Luxury market shatters records
CHANGING NEEDS AND PRIORITIES CONTRIBUTED TO ‘THE COVID SHUFFLE’
The country’s luxury real estate market continues to shatter records, especially in the Greater Toronto Area, which has “eclipsed the superlative performance” of other hot markets — including Vancouver — in the first half of 2021.
“The pandemic era reinforced the importance of home and space to a degree that has never been experienced,” says Don Kottick, president and CEO of Sotheby’s International Realty Canada.
“We expect this to have a lasting impact across many facets of the Canadian luxury real estate market.”
In its 2021 Mid-year Canadian Luxury Real Estate Market Report, fellow luxury real estate firm Engel & Völkers dubbed the unprecedented levels of growth throughout the first half of the year “the COVID shuffle,” and credits factors that included changing homeowner priorities, low-interest rates, easy access to borrowing and extra savings among professionals who stayed employed in 2020.
Data compiled by Sotheby’s reveals triple-digit growth in major cities across Canada in terms of the number of luxury homes and condos that switched hands in the first half of 2021 compared to the first half of 2020.
In the GTA, sales of condominiums, attached and single-family homes priced at more than $4 million soared 276 per cent yearover-year to 414 properties sold in the first half of 2021. Of those, 15 properties sold for more than $10 million — that’s up from seven properties that fetched above that benchmark in the first half of 2020.
Meanwhile, sales of properties priced between $2 million and $4 million and $1 million and $2 million sales experienced 236 per cent and 213 per cent gains to 3,900 and 25,080 properties respectively. Sales of properties at more than $1 million were up 217 per cent in the first half of the year at 29,394 transactions, with 67 per cent of those selling above list price.
In Vancouver, the tempo of sales “accelerated to a frenetic pace,” as residential properties priced at more than $4 million and $10 million surged 152 per cent and 300 per cent respectively.
Calgary’s luxury real estate activity renewed thanks to gains in oil and gas prices and broader vaccine coverage. The $1 million-plus market rose 236 per cent.

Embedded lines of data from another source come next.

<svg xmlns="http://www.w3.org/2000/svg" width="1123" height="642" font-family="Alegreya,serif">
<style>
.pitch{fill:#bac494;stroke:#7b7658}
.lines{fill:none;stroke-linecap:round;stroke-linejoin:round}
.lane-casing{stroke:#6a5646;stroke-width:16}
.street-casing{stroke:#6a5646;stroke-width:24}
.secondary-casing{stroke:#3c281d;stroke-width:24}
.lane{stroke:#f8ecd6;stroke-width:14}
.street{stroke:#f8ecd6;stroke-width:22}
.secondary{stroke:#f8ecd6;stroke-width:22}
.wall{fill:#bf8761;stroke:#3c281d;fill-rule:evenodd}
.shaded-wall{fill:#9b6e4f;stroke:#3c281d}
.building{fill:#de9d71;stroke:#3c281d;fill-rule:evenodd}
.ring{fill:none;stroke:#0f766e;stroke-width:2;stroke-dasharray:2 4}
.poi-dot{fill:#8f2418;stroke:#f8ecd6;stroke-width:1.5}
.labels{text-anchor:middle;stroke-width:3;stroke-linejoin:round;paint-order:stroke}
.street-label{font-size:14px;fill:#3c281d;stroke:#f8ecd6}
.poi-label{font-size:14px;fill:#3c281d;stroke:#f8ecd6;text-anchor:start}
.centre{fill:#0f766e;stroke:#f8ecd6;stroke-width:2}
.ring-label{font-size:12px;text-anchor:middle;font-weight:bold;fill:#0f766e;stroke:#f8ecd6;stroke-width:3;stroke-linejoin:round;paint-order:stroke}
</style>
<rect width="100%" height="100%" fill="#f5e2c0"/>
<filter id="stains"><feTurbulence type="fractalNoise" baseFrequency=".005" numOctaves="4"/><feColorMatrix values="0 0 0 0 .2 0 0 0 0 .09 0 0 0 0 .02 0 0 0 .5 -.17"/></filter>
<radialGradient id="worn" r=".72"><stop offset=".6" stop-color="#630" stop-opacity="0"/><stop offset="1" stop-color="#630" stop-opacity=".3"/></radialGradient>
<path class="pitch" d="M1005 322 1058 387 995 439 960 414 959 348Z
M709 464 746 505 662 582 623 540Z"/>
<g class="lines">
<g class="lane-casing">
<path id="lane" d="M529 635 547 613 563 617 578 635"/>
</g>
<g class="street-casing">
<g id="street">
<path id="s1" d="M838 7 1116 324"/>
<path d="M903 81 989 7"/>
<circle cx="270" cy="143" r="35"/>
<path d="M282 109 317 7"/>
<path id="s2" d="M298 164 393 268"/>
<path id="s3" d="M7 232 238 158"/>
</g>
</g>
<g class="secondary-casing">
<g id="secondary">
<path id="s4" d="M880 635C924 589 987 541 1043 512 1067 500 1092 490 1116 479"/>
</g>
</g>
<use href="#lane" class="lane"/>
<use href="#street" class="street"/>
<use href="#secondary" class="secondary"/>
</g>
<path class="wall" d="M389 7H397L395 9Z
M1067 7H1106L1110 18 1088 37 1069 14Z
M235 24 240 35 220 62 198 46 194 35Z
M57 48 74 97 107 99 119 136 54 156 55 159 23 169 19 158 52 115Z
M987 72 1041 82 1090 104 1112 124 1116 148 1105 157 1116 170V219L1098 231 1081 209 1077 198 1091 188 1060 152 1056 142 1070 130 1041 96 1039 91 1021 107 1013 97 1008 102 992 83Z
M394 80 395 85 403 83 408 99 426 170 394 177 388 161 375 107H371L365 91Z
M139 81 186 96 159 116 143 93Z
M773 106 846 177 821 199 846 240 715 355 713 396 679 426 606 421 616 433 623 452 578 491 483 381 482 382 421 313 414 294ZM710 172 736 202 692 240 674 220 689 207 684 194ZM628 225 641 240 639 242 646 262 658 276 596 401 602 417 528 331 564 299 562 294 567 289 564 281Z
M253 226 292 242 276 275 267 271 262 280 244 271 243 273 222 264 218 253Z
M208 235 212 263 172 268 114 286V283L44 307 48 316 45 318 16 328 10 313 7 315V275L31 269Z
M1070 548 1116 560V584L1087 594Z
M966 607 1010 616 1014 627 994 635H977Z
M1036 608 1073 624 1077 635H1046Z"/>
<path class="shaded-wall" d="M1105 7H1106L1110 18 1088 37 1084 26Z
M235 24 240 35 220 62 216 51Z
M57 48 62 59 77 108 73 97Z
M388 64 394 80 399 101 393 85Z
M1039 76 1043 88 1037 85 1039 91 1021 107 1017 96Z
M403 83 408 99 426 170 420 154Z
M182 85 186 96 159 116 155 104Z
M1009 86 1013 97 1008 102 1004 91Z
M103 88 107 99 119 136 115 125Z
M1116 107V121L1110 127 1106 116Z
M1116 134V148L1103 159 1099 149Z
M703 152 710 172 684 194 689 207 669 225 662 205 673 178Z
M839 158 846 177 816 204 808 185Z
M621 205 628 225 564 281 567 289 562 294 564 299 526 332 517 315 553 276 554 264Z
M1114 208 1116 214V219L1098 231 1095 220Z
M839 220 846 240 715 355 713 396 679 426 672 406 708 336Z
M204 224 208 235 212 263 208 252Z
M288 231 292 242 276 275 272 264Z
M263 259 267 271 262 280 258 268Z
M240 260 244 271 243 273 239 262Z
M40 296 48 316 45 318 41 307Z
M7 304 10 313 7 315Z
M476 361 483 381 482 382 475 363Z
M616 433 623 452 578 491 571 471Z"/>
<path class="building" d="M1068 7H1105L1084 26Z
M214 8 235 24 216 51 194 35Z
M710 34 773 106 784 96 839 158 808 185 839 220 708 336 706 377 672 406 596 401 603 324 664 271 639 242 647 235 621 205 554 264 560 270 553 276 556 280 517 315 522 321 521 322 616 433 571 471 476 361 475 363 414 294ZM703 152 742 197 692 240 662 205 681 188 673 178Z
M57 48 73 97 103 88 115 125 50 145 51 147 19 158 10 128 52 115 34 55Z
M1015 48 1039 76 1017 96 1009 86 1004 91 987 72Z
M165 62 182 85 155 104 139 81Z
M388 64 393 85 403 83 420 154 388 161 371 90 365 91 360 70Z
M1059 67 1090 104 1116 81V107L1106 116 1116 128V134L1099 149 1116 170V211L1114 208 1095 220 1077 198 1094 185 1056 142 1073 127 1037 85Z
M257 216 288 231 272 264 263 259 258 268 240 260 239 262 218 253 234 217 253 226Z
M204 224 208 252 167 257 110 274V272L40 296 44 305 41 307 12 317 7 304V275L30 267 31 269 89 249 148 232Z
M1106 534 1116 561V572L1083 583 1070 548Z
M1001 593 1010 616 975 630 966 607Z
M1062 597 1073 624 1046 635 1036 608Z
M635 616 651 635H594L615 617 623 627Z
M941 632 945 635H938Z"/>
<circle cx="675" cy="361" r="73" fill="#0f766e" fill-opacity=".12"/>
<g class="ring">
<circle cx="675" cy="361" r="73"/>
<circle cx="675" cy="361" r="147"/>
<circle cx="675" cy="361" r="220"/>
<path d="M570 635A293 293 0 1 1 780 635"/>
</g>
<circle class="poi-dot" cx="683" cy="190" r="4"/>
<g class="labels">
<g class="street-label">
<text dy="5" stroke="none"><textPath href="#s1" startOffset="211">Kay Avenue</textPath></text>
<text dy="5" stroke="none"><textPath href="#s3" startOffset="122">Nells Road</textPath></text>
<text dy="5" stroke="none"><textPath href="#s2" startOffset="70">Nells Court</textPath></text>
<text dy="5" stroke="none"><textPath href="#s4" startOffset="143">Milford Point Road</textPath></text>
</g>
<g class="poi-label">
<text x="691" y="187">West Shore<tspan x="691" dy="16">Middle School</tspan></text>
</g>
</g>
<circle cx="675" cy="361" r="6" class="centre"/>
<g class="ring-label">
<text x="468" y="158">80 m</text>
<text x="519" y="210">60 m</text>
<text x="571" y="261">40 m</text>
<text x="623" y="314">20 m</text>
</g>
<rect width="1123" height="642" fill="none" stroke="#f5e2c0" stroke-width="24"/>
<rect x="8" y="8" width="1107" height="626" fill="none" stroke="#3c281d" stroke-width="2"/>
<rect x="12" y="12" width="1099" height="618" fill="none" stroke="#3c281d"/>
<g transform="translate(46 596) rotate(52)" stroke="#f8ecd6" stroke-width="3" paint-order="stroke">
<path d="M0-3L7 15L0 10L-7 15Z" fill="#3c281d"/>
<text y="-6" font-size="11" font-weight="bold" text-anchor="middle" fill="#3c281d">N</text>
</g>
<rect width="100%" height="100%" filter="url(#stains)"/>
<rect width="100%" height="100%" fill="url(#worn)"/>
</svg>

In Montreal, sales of residential properties priced at more than $4 million rose 133 per cent, recapturing pre-pandemic momentum that solidified its position as a global luxury real estate destination.
MARKET REBOUNDED
Luxury home sales plunged with the onset of the COVID-19 pandemic, but the market quickly rebounded thanks to record-low interest rates, a desire for larger properties and more space, and a chronic undersupply of houses — the same factors that fuelled record-breaking sales in other parts of the housing market.
“The new reality is that as the perceived value of living space has increased, affluent buyers’ willingness to pay for luxury real estate has increased exponentially,”
Kottick says. “Affluent consumers are more prepared to invest in additional space and in next-level architecture and design, whether through upsizing, home renovations or home building. This is elevating the quality and pricing of housing in Canada’s most prestigious neighbourhoods, in many cases, permanently.”
Demand for luxury single-family homes overshadowed demand for condominiums in late 2020 but it didn’t take long before affluent homebuyers once again set their eyes on the
sky. Bidding wars and price gains became commonplace. At the same time, demand for low- and mid-rise boutique luxury condominium residences has “flourished” among local homebuyers, Sotheby’s reports.
FOREIGN BUYERS RETURNING
Growing confidence in Canada’s economic recovery, anticipated reopening of provincial and national borders to travel and immigration, as well as continued access to low-cost borrowing and cash savings, will continue to drive luxury sales into
the latter half of the year, Sotheby’s predicts.
Steven Green, a sales representative with Royal Lepage Partners Realty, says many affluent homeowners already had a cottage and purchased a third property amid the pandemic because they were unable to travel and wanted a lifestyle change.
“They might want a hobby or resort-type property about an hour outside the city in addition to a lakefront property that’s further north,” he says.
“Some have been cashing out of their luxury Toronto
properties at top dollar and buying a great lifestyle for less in places like Kelowna, Burnaby and Victoria or Quebec,” Green says. With borders beginning to reopen, he predicts foreign buyers will “return with a vengeance” and further push the luxury real estate market. “I think the market will either stabilize or rise. It won’t go down because there’s no supply.”